Sunday, 28 August 2022

Reserved or "reserved"

I saw one of these on a seat today and thought I wonder who it is reserved for. But then realised it was a pile of reserved signs that were being stored on a seat. Isn't this a great example of use and mention. 


In the factory that makes these no one thinks parts of the conveyor belt, or the packing boxes is actually reserved. Out of context it means nothing, it is just a bit of plastic that can be sold.

But it can be sold because in this culture we have this concept of "reserved" (in quotes) which is linked to ownership. We can own a seating or table space before we actually take our seat by reserving it. Really we should send a model of ourselves ahead to occupy the seat in lieu of ourselves. But we have this neat idea of "reserved" and the sign which serves this purpose.

Now how does someone know whether the sign has been "activated" and is actually reserving a place, or whether it has been left there accidentally? We have to look at the context. In my case it was easy, I noticed there was more than one sign, which is not the normal way to reserve. But even if there was just one, the seat didn't look particularly special "why would anyone show preference for that seat?"

Normally this becomes an issue only when we are looking for a seat ourselves and we are in competition. Chances are we notice the sign when we want to sit there. And often if no one is sitting there and we won't be long we can actually ask to use the seat as long as we leave before the reserved customer arrives.

The world is so very much more complex than the symbols that we have for it. As Suzanne Vega sings "These words are too solid, They don't move fast enough." See how complex the situation surrounding an individual reservation can get.

Now there are people who like to "stick to the rules" and enforce exact interpretations of the law. While Godel's theorems have many loose interpretations, they exactly show the problem with too strict an adherence to the rules.

SRH's original form was to do with the context not being codifiable in the syntax. More neatly Tarski shows that semantic features like True/False cannot be encoded within the logic.

It leaves us with the Wittgenstein insight that words gain their meaning from their use. Indeed meaning lies in the use of symbols, and objects.

And for that to be true, "use" must not be encoded within the words. You cannot work out whether something is reserved just from seeing the sign, else that storage chair was reserved. You wouldn't be able to quote a word either like "reserved" has 8 letters. That part of the sentence would be reserved! Or perhaps this whole page, or your computer screen. The word itself does not even tell you what is reserved.

If "Reserved" intrinsically has meaning then that meaning applies no matter where the word occurs. The context has no bearing on the meaning. I can just drop that word into a sentence Reserved and everything would make sense. It doesn't.

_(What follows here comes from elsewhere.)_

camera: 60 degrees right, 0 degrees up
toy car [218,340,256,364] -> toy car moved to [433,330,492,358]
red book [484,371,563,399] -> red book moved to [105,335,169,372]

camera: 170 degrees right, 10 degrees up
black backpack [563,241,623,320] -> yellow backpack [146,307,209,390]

Obviously this is not true. "Reserved" does not have any intrinsic meaning. It exists in a context and combined with the context it gains meaning. This suggests that Reserved is nothing. Well in a way obviously it is just 8 letters, or scores 12 in the context of Scrabble; how can 8 letters be anything important, altho a score of 12 is more important. "Hwebbfyl" is 8 letters and it has no meaning just like "reserved." If we want "hwebbfyl" to gain meaning we might use it to refer to the type of light we get on an overcast day. Now suddenly it gets meaning, as easy at that. Tho we might want to see it used a few times to get clear on the subtleties, like can we use it to refer to a room dimly lit by a single bulb? we might also want to hear it spoken to understand what it sounds like. That isn't often clear from the letters. The culture of spoken language is outside the writing in many languages. How do you pronounce the place name "Shrewsbury." If the British had all died out no archaeologist or linguist would ever be able to find out. Its commonly recognised to be pronounced like this.

So its not that words "do not exist" but alone they are nothing. The soul and meaning comes from context. But context alone is not enough. It must have symbols to manipulate. It is a dialectic or synergy between the parts from which springs magically Meaning just as a tasty cake magically emerges from the otherwise not to tasty ingredients. This is a critical part of Buddhism where the Buddha identifies all phenomena to not exist in themselves but to emerge from "causes and conditions" (Pratītyasamutpāda) thus meaning they have no intrinsic permanent essence. The opposite of Plato!

It means that translation is a subtle thing. It depends upon us knowing the culture and society that used the language. And a society changes too. "Sick" normally means unwell, but became to mean excellent through irony. Imagine an archaeologist reading a British text where a kid says, "the goal was sick" - an casual inspection might think it was a bad goal! But it helps a lot that we only need to translate languages spoken by humans on planet Earth. That means that all sorts of things are the same, and change in predictable ways. Pottery for example is so ubiquitous across almost all societies that Egyptologist Petrie was able to set up a layer dating system that has been extended all over the world. But for all the similarities, there are differences and to understand the language we first need to understand the context and without the society to live in that may be lost. People still argue over the meaning of Stone Henge in the UK. With just vague clues to the society its extremely hard to get a meaning.

This is linked to Self also. The "I" we think has intrinsic meaning. But actually it depends on social context in the exact same way! So not only is there is complex game being played to work out whether something is reserved and exactly what is reserved, but even to work out "who" it is reserved for.